In corporate news, BP (NYSE:BP)(LON:BP) reached a settlement with businesses and individuals over the Gulf oil spill. Its $7.8 billion dollar settlement was lower than many had expected.
AIG (NYSE:AIG) is selling part of its stake in AIA Group, hoping to raise about $6 billion to pay down its US government bailout balance.
Apple (NASDAQ:AAPL) says the number of downloads from its App Store has now reached 25 billion. It is giving away a $10,000 gift certificate to the customer who downloaded the 25 billionth app.
On the economic front, the U.S. non-manufacturing sector expanded at a faster pace in February, according to data released by the Institute for Supply Management.
The ISM's non-manufacturing purchasing managers' index came in at 57.3 for last month, up from 56.8 in January.
Forecasters surveyed by Dow Jones Newswires had expected the February PMI to slow to 56.0. Readings above 50 indicate activity is expanding. The non- manufacturing index has been in expansion territory for more than two years.

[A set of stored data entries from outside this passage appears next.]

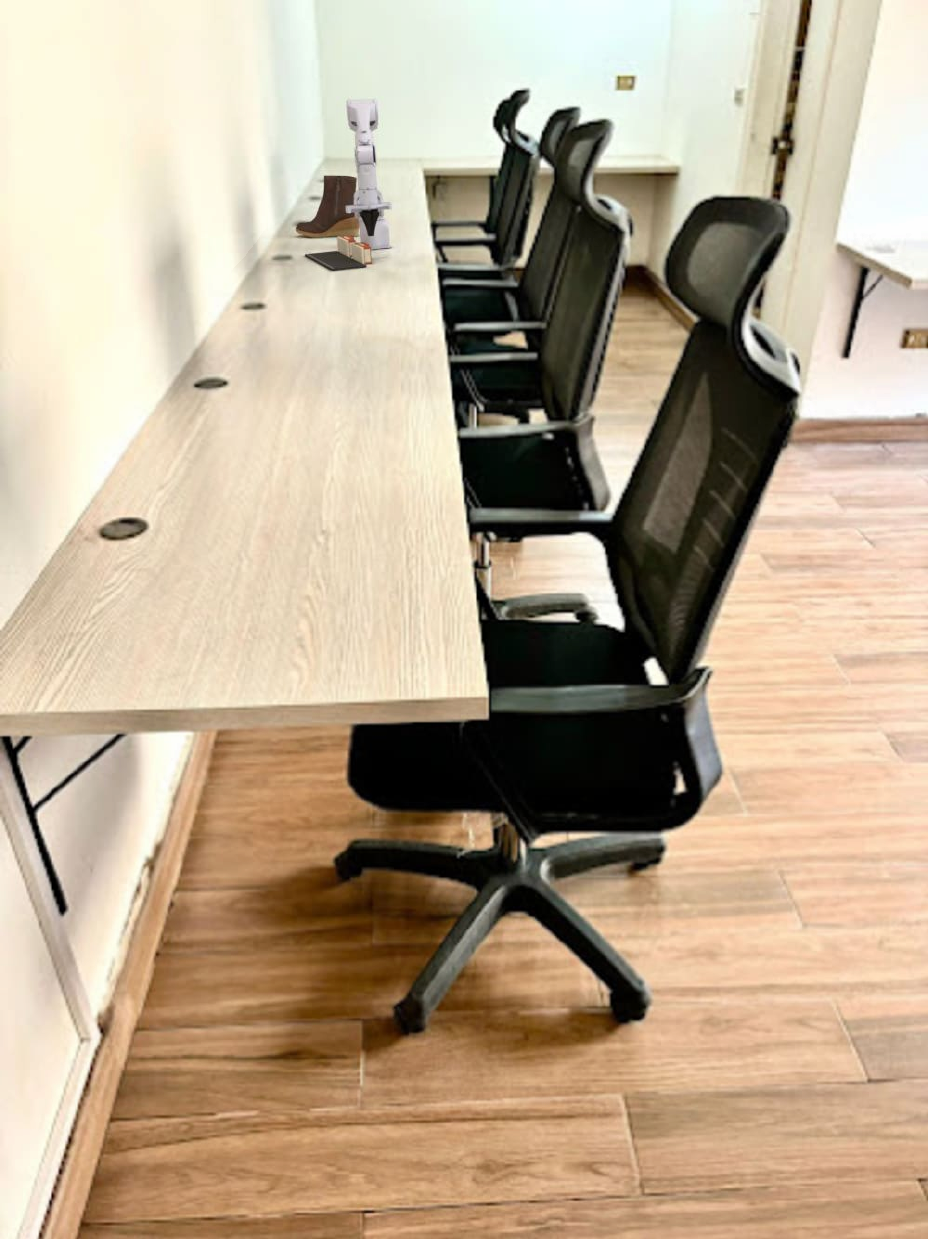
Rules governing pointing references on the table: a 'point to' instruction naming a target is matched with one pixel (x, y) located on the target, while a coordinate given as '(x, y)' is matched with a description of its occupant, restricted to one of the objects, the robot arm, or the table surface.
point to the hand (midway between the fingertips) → (370, 235)
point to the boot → (333, 210)
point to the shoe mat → (335, 261)
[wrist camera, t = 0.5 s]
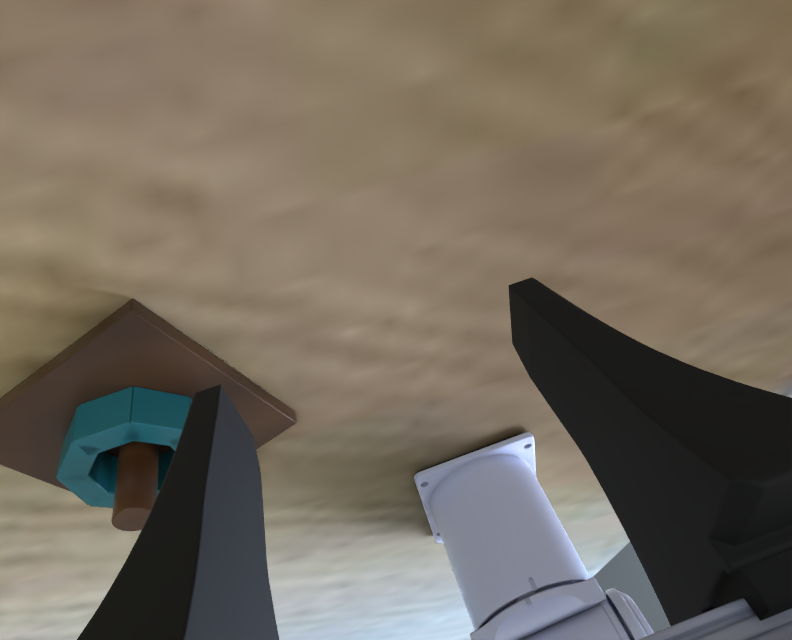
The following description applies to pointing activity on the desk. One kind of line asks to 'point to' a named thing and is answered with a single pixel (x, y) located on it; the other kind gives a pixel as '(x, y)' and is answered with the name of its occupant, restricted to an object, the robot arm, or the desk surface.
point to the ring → (117, 438)
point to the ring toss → (111, 372)
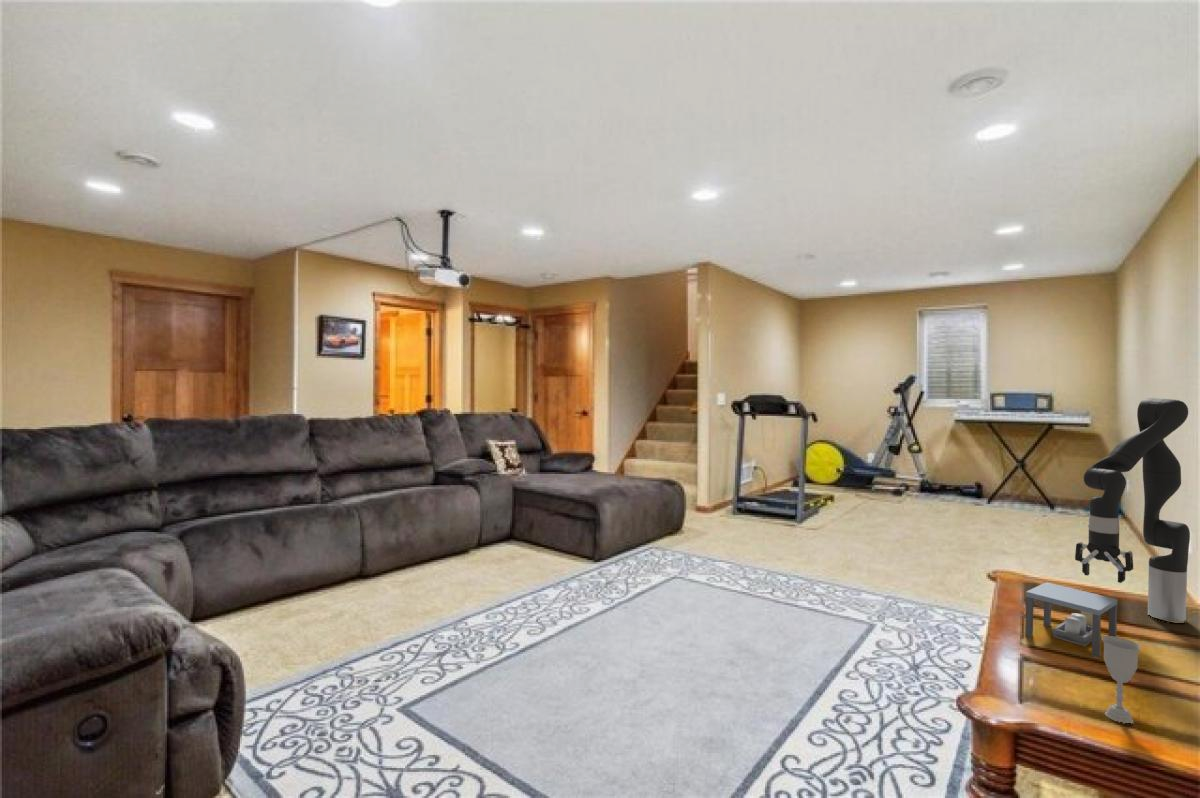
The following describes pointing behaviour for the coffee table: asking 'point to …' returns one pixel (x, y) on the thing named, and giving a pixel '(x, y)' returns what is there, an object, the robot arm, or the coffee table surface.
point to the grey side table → (1075, 601)
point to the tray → (1071, 636)
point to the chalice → (1120, 671)
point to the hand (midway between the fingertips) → (1103, 578)
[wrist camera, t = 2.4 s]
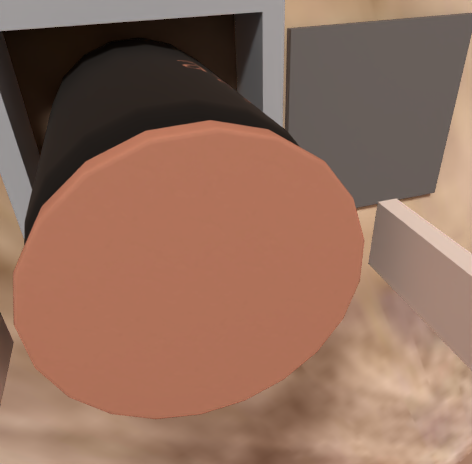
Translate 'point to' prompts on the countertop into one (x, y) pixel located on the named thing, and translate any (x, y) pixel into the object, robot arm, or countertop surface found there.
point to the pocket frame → (126, 10)
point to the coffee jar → (176, 240)
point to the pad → (377, 100)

New orders for factory goods dropped in January by the most in over a year and businesses cut orders for new capital goods, suggesting one of the drivers of the economic recovery faltered at the start of the year.
The Commerce Department said on Monday orders for manufactured goods fell 1%, a less steep decline than the 1.5% loss expected by private forecasters in a Reuters poll. Still, it was the biggest decline since October 2010.
Many economists think the expiration of some tax breaks on capital spending at the end of 2011 led businesses to bring forward investments.
Indeed, December's gain was revised up to 1.4% from a previously reported 1.1%.
In Europe, stocks closed lower with the UK's FTSE 100 losing 0.6%, the DAX dropping 0.9% and the CAC 40 shedding 0.3%.